Cordelia Strandskov, who at one time wanted to be Jewish, found solace with an interdenominational Christian church at Smith College. (Globe Photo / Stephen Rose)
After wandering, she heeds a Protestant callingCordelia Strandskov describes herself as ''a former Pagan." Raised in the United Church of Christ, in Minneapolis, she was devoutly concerned with matters of spirituality from an early age. ''At first, I wanted to be a nun, then I wanted to be Jewish," she says. ''I was always searching." Around age 11, she learned of ''the way women had been subjugated by the church, and I decided I was not going to be a Christian." She turned to women-centered spirituality, and began taking part in Wiccan rituals. In her late teens, she was diagnosed with endometrial cancer, and at 21 she underwent a hysterectomy. It was a severe blow because she had always dreamed of one day having children. ''I felt very separated from any kind of god or goddess or divine spirit," says Strandskov, 25.
When she arrived at Smith College, she began attending interdenominational Protestant services in the campus chapel, primarily because she wanted the chance to sing.
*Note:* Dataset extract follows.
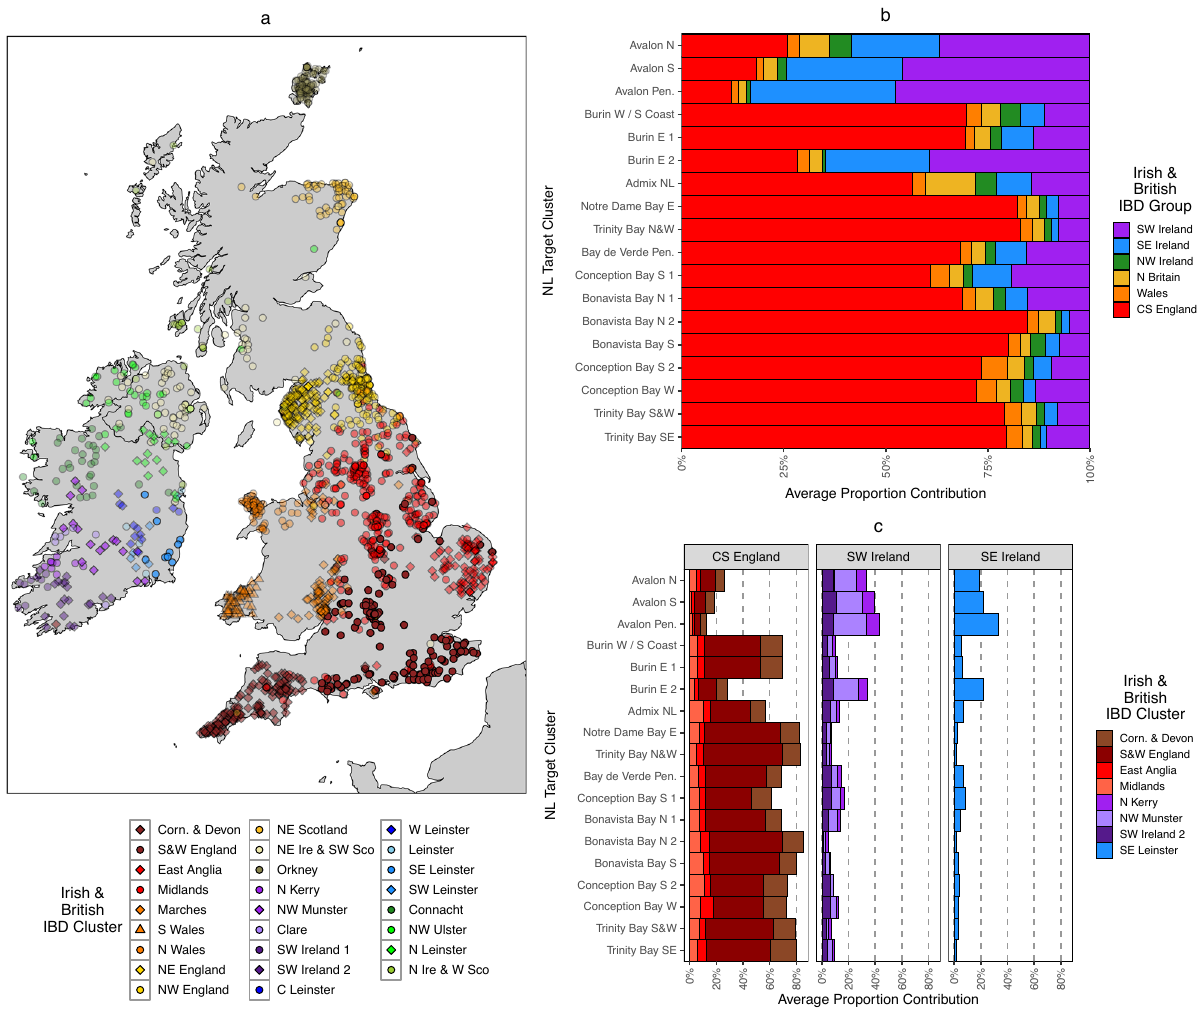
Fig. 3 Irish and British ancestry in Newfoundland and Labrador. a Map of Irish 23 and British 22 individuals placed according to recent mean ancestral birthplace, colour and shape coded according to IBD-network clustering. Colours are used to group hierarchically related clusters together (see “ Methods ” ). A slight transparency for individual points has been introduced proportional to the maximal proportion that each cluster contribute to any one NL cluster, with great contributors having less transparency. b The summed proportions of the estimated ancestry proportions calculated from Irish or British IBD-segments shared with NL. Contributions from individual IBD clusters are summed together in groups according to Irish or British region. c Individual Irish or British IBD cluster contributions to NL ancestry proportions, showing only clusters that contribute >5% to any one NL cluster. All panels were plotted using the statistical computing language R 63 and the packages ggplot2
But, she acknowledges, ''there was something pulling me." Amid the hurly-burly of college life, she cherished the quiet contemplation on Sundays. ''A calling surfaced in me that I think was there all along," she says. Heeding that calling, she became a ministerial intern, helping plan and lead services. As president of the Ecumenical Christian Community at Smith, her weeks are filled with Bible study sessions, prayer circles, and fellowship dinners. Next year, she'll attend a seminary in Berkeley, Calif., to become an ordained minister in the United Church of Christ. But she will continue to say ''Our Mother" when she says the Lord's Prayer and continue to believe God ''blesses all forms of love, including same-sex marriage."